• _What is expected_:
Find the lines below that contain the string "footer". Copy each one.

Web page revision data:
---+---

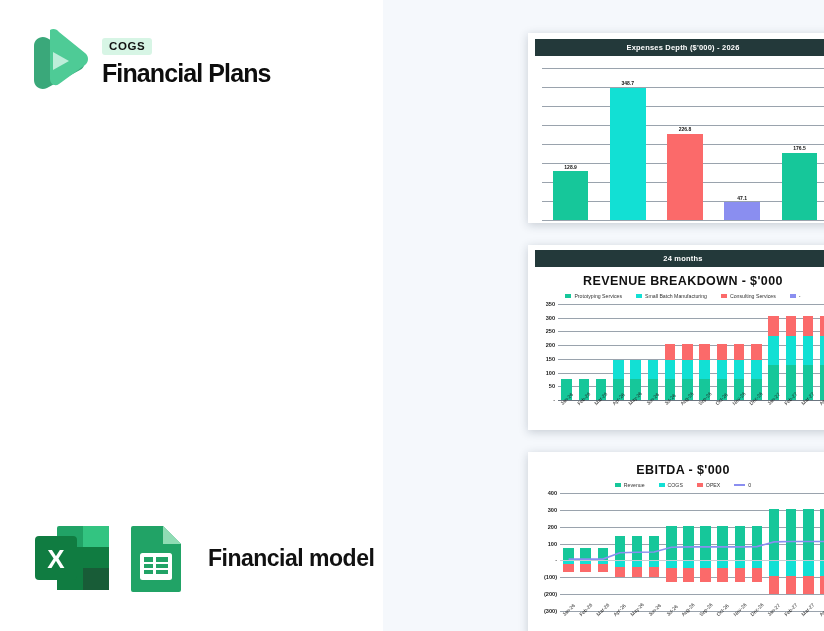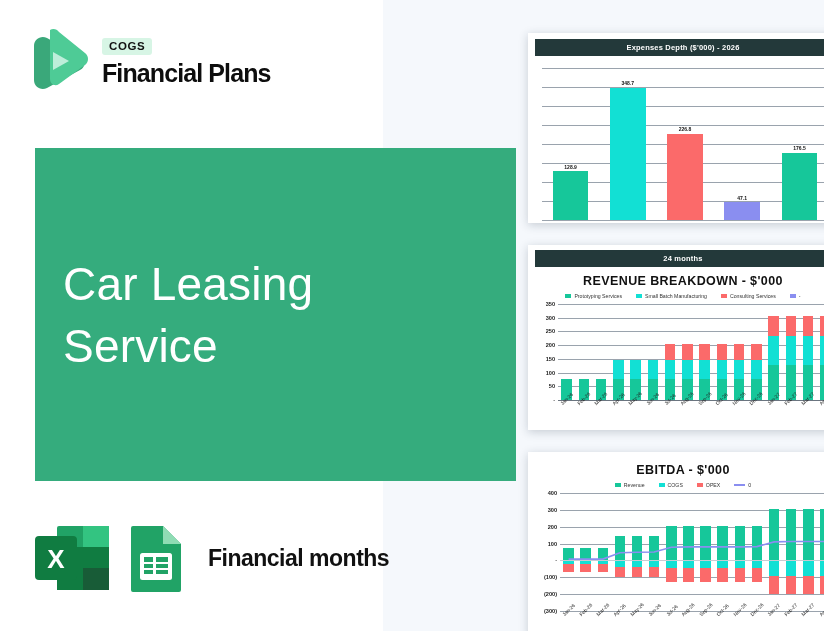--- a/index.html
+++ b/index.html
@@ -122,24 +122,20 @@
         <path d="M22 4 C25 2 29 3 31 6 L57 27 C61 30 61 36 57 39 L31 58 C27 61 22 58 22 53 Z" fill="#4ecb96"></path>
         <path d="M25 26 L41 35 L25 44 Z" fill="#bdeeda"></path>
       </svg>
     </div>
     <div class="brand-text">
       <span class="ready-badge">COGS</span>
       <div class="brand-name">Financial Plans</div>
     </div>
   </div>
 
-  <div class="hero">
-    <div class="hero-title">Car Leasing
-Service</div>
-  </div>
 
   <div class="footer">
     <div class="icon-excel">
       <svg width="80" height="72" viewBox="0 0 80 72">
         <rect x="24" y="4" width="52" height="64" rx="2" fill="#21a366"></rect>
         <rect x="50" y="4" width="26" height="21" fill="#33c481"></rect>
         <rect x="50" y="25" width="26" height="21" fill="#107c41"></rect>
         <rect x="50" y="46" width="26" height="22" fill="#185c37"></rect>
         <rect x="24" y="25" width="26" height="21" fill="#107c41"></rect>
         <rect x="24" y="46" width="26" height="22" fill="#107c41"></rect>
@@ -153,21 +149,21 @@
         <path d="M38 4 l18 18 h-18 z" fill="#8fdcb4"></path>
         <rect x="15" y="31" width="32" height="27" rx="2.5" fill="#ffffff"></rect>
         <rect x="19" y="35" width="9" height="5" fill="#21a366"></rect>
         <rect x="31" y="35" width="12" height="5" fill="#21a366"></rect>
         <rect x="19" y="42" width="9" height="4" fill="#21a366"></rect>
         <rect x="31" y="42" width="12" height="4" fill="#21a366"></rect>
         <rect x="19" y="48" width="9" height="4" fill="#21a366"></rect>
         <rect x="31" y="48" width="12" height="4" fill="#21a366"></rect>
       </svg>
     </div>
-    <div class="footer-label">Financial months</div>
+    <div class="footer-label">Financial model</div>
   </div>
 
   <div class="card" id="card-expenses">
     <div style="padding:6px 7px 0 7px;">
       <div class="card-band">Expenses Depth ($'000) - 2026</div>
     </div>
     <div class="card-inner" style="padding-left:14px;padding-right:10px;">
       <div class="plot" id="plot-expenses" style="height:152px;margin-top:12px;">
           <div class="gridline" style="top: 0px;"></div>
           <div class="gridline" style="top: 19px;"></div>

---+---

• _Answer to this task_:
   <div class="footer">
-    <div class="footer-label">Financial months</div>
+    <div class="footer-label">Financial model</div>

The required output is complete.